“Sammy Davis , Jr.: I’ve Gotta Be Me” chronicles the career of the one-eyed wonder

Finally. PBS Distribution has released the new American Masters program, Sammy Davis , Jr.: I’ve Gotta Be Me,  the first major film documentary to examine the performer’s vast career and his journey for identity through the shifting tides of civil rights and racial progress during 20th-century America. Sammy Davis, Jr. had the kind of career that was indisputably legendary, vast in scope and scale.

And yet, his life was complex, complicated and contradictory. Davis strove to achieve the American Dream in a time of racial prejudice and shifting political territory. He was a veteran of increasingly outdated show business traditions and worked tirelessly to stay relevant, even as he frequently found himself bracketed by the bigotry of white America and the distaste of black America. Davis was the most public black figure to embrace Judaism, thereby yoking his identity to that of another persecuted minority.
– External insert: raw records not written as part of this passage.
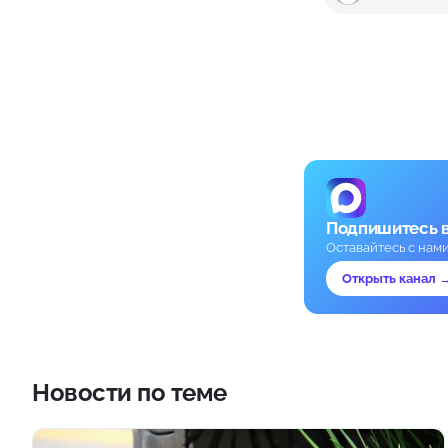
Подпишитесь 
Оставайтесь с нам
Открыть канал 
Новости по теме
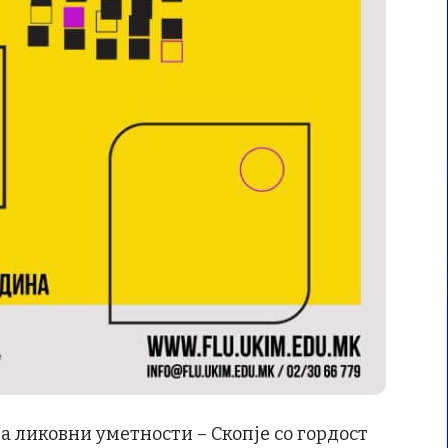
 за ликовни уметности – Скопје со гордост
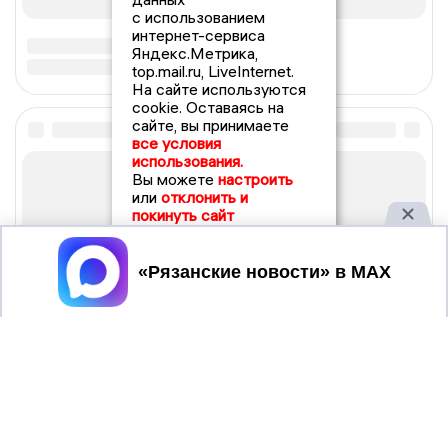
с использованием
интернет-сервиса
Яндекс.Метрика,
top.mail.ru, LiveInternet.
На сайте используются
cookie. Оставаясь на
сайте, вы принимаете
все условия
использования.
Вы можете
настроить
или
отклонить и
покинуть сайт
Принять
In Duke Ellington’s words, he was “beyond category.”

Featuring interviews with such luminaries as Billy Crystal, Norman Lear, Jerry Lewis, Whoopi Goldberg and Kim Novak, with never-before-seen photographs from Davis’ vast personal collection and footage of his electric performances, this film explores the life and art of a uniquely gifted entertainer whose trajectory highlighted the major flashpoints of American society from the Depression through the ’80s.